▸ **Task description**
The entries that follow include a run beginning at the line with "Glutaminpulver" and ending at the line with "Écluse de Fonsérannes"; restate that run word for word and leave the rest out.
--- START ---
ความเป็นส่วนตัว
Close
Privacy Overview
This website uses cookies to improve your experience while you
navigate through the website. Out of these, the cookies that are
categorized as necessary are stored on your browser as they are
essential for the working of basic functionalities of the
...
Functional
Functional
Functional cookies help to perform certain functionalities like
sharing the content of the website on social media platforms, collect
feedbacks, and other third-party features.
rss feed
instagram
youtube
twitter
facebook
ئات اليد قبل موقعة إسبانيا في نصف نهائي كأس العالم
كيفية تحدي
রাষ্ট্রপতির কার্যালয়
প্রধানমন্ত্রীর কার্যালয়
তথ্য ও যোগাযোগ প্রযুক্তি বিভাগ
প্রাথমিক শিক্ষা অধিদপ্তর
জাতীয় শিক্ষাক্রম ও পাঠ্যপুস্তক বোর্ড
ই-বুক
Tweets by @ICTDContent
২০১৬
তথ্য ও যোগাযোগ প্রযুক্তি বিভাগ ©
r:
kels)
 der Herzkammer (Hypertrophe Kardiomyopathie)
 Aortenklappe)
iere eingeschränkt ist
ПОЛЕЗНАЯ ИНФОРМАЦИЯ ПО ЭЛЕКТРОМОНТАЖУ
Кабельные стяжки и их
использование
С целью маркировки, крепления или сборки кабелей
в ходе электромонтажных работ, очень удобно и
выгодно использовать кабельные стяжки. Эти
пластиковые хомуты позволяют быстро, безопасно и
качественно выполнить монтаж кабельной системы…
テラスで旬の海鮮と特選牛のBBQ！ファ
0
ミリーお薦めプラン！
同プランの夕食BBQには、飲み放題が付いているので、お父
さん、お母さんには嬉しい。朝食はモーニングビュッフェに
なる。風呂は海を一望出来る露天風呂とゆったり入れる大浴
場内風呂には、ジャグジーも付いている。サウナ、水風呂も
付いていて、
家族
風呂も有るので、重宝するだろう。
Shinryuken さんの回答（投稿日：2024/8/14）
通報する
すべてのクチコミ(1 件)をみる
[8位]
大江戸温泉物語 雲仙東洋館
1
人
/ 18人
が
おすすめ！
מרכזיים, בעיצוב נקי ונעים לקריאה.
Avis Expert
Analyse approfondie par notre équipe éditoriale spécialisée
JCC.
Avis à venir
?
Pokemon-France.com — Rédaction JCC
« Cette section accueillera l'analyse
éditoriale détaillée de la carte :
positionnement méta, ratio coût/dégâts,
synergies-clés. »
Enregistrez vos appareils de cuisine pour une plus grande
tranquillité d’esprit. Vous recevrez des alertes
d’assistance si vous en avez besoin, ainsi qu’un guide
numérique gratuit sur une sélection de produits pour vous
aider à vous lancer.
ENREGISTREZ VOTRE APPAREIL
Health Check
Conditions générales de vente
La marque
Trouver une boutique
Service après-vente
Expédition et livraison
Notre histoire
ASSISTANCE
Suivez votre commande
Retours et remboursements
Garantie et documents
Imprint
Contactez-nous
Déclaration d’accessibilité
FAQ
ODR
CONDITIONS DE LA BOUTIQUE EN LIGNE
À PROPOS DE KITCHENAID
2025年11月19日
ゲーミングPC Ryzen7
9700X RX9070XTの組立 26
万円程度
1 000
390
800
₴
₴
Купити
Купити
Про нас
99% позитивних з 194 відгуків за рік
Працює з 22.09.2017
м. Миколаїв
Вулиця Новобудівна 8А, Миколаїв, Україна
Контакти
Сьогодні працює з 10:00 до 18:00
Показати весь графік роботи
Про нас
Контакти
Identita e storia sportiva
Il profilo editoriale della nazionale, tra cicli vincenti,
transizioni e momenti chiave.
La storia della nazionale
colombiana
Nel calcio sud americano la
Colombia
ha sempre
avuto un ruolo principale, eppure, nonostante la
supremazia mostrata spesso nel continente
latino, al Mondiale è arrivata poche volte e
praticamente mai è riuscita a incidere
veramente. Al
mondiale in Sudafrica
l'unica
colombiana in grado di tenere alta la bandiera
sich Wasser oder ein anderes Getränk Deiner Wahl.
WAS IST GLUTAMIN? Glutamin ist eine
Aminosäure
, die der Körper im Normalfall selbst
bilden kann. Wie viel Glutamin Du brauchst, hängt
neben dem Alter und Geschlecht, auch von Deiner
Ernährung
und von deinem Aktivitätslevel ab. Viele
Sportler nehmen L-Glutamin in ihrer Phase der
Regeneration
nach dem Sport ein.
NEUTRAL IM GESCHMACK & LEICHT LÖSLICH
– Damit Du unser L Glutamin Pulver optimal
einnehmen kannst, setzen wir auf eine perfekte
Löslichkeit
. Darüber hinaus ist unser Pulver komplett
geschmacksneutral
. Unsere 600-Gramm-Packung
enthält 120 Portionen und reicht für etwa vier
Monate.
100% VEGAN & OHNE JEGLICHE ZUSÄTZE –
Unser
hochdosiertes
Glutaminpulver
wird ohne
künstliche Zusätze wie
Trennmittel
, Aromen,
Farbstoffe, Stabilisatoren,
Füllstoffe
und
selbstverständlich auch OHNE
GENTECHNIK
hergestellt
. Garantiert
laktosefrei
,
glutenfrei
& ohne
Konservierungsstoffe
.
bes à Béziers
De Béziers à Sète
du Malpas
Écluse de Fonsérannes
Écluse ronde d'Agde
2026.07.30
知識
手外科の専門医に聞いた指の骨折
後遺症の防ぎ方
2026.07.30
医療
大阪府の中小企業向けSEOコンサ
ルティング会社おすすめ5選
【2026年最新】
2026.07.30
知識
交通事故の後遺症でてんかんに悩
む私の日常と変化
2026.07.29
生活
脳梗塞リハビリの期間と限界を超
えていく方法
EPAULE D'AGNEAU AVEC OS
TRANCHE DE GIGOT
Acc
--- END ---
▸ **The completed task**
Glutaminpulver
wird ohne
künstliche Zusätze wie
Trennmittel
, Aromen,
Farbstoffe, Stabilisatoren,
Füllstoffe
und
selbstverständlich auch OHNE
GENTECHNIK
hergestellt
. Garantiert
laktosefrei
,
glutenfrei
& ohne
Konservierungsstoffe
.
bes à Béziers
De Béziers à Sète
du Malpas
Écluse de Fonsérannes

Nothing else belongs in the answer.